I’ve recently started experimenting with fast.ai. I was shocked to find that in all experiments I conducted, it significantly outperformed my Tensorflow (2.0) models, despite using the same model architectures, optimizers and loss functions.
As in tensorflow you don’t get features such as 1-cycle policy, weight decay or the fancy fast.ai data transformations out of the box - I disabled all of these features to get a fairer comparison, but still fast.ai performs better, no matter what I do.
Here the results from an experiment I conducted today:
Configuration:
- Dataset: CIFAR-10
- Model: Resnet50 (pretrained on ImageNet)
- Optimizer: Adam (learning-rate=0.003)
- Batch-size: 64
- No weight decay
- No data transformations
- No 1-cycle policy
Here my fast.ai code:
data = ImageDataBunch.from_folder(data_path, train="train", valid="test", ds_tfms=None, size=64, num_workers=0).normalize(imagenet_stats)
learn = cnn_learner(data, models.resnet50, metrics=[accuracy], true_wd=False)
learn.fit(3)
And here my Tensorflow model:
base_model = keras.applications.resnet_v2.ResNet50V2(weights="imagenet", include_top=False)
for layer in base_model.layers:
layer.trainable = False
avg = keras.layers.GlobalAveragePooling2D()(base_model.output)
mx = keras.layers.GlobalMaxPooling2D()(base_model.output)
out = tf.keras.layers.Concatenate()([avg, mx])
out = keras.layers.BatchNormalization()(out)
out = keras.layers.Dropout(0.25)(out)
out = keras.layers.Dense(512, activation="relu")(out)
out = keras.layers.BatchNormalization()(out)
out = keras.layers.Dropout(0.25)(out)
out = keras.layers.Dense(nr_classes, activation="softmax")(out)
model = keras.models.Model(inputs=base_model.input, outputs=out)
optimizer = tf.keras.optimizers.Adam(lr=0.003)
model.compile(loss="sparse_categorical_crossentropy", optimizer=optimizer, metrics=["accuracy"])
I’ve designed the output layers that are added after the freezed CNN layers to be identical to the ones that fast.ai uses (although I wasn’t sure about the Dropout rate of fast.ai, I ended up using 0.25)
Results (only training the output layers, without unfreeze() !):
- fast.ai: 85% after one epoch, 89% after 3 epochs
- Tensorflow: 81% after one epoch, 80% after 3 epochs
Questions:
-
Why are the results in Tensorflow so much worse?
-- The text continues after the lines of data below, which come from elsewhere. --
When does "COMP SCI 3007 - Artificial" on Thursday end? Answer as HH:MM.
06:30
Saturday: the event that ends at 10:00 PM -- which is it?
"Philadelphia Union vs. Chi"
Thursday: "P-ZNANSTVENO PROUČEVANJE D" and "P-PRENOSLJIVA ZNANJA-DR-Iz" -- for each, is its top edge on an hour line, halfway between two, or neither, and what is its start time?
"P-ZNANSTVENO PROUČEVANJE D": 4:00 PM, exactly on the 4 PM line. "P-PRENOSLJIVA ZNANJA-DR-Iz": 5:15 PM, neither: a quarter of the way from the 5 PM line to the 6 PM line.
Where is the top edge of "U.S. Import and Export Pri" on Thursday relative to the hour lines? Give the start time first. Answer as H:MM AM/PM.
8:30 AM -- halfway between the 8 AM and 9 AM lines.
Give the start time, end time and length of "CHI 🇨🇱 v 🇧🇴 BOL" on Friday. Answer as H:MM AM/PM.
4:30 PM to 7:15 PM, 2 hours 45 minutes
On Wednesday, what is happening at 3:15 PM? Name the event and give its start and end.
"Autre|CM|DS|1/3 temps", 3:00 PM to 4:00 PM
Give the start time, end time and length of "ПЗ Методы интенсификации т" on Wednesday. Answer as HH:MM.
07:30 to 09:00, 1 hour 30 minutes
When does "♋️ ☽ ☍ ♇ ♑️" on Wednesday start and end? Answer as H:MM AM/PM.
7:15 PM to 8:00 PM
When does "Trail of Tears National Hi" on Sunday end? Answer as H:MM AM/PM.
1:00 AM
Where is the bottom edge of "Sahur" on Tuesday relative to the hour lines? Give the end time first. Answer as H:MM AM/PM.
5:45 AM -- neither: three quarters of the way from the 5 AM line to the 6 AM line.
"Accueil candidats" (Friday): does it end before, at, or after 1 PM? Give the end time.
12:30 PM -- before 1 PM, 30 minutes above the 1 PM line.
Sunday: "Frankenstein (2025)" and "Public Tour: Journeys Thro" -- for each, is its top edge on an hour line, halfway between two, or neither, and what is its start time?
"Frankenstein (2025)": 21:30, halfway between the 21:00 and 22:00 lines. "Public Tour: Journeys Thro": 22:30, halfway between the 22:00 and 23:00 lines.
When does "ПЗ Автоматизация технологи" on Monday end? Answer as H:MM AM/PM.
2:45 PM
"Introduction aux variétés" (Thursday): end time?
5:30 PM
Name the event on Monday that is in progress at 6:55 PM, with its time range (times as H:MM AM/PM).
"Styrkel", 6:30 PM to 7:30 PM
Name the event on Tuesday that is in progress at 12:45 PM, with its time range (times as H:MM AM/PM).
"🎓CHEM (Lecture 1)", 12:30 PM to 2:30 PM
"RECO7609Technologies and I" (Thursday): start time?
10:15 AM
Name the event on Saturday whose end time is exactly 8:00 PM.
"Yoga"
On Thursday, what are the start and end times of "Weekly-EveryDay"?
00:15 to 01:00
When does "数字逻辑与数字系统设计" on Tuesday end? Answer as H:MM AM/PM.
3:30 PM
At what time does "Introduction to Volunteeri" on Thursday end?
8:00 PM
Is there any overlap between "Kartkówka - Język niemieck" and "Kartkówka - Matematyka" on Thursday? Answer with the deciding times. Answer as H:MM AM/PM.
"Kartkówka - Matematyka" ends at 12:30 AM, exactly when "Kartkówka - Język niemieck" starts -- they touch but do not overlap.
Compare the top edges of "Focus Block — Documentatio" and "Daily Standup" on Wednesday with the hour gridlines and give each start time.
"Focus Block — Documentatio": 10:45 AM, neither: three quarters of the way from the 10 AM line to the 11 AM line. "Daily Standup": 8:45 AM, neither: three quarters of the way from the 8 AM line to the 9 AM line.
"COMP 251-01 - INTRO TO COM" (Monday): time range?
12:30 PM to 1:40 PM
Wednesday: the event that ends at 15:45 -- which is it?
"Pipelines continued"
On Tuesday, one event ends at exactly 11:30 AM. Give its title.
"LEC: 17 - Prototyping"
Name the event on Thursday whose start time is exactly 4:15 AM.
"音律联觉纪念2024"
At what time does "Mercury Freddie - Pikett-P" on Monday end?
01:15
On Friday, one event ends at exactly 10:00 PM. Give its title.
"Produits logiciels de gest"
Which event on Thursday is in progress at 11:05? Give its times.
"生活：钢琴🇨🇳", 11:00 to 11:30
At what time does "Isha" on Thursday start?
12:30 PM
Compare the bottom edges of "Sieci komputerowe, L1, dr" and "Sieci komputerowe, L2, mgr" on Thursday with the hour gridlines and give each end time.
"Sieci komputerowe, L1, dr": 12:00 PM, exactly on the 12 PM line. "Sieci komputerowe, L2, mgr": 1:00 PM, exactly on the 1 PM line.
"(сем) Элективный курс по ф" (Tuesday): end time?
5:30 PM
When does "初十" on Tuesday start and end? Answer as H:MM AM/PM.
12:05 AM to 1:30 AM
Is it just that the pretrained weights of fast.ai for resnet50 are better, or am I missing some of the magic that fast.ai uses?
-
In Tensorflow, I reshaped the images from 32x32 to 224x224, which is the image size that was used for pretraining the resnet50 model with imagenet. When I used the 32x32 images directly for training, I got really bad results (~10% accuracy). In fast.ai, I don’t perform any resizing, and it just works. Does fast.ai resize the images by default (I don’t think that it does…)? Was the fast.ai resnet model trained with different image resolutions, or is there another trick being used?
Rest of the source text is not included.